*Material shown*.

---+---

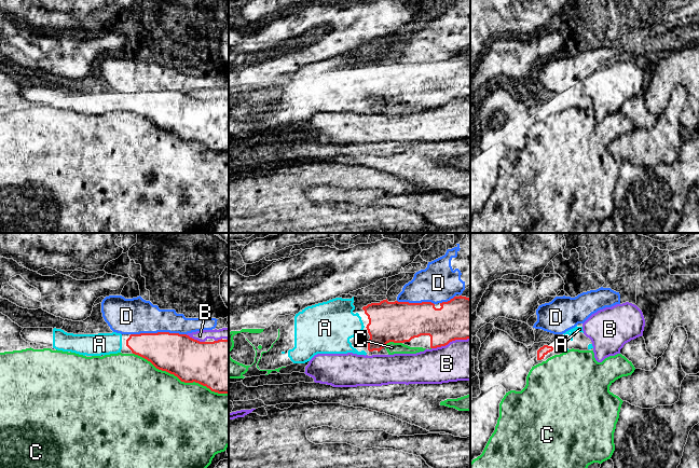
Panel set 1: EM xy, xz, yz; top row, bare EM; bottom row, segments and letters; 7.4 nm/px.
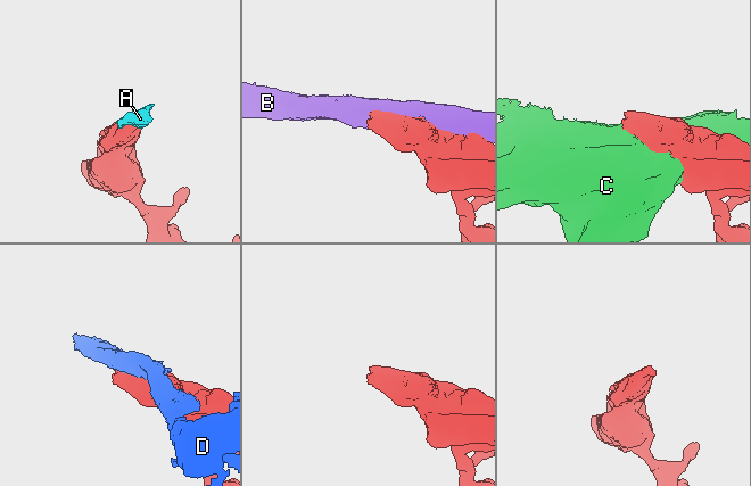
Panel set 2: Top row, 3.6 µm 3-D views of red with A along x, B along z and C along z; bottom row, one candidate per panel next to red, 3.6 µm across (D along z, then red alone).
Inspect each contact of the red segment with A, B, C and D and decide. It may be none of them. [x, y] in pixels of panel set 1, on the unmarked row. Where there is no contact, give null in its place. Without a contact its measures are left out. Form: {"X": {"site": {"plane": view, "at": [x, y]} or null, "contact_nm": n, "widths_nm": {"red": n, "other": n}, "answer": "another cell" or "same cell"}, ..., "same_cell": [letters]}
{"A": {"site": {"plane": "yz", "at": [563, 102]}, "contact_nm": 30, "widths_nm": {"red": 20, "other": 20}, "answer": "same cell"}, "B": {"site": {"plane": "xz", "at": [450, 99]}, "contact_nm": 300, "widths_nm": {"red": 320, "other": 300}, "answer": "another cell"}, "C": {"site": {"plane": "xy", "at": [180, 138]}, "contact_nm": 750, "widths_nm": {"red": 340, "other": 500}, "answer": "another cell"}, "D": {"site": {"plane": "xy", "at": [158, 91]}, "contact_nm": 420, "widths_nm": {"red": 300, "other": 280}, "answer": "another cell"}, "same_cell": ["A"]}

---+---

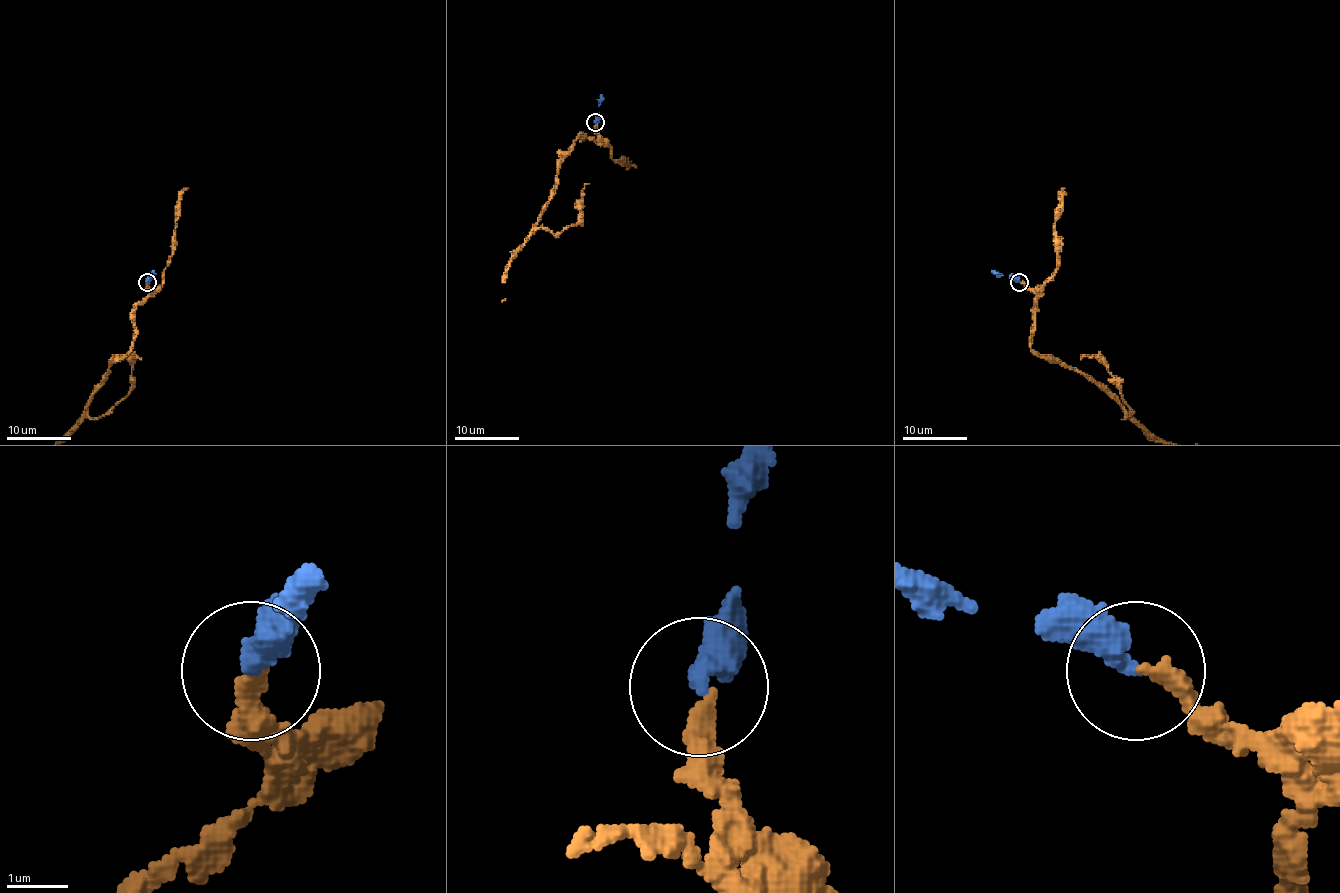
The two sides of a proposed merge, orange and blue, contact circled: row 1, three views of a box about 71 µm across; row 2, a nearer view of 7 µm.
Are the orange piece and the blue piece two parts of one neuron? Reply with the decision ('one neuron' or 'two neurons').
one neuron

---+---

*Exercise brief*. Text only, no pictures: please print exactly the lines above from the line with "Panel set 1: EM" up to and including the line with "Panel set 2: Top", and nothing else.

*Task solution*.
Panel set 1: EM xy, xz, yz; top row, bare EM; bottom row, segments and letters; 7.4 nm/px.
Panel set 2: Top row, 3.6 µm 3-D views of red with A along x, B along z and C along z; bottom row, one candidate per panel next to red, 3.6 µm across (D along z, then red alone).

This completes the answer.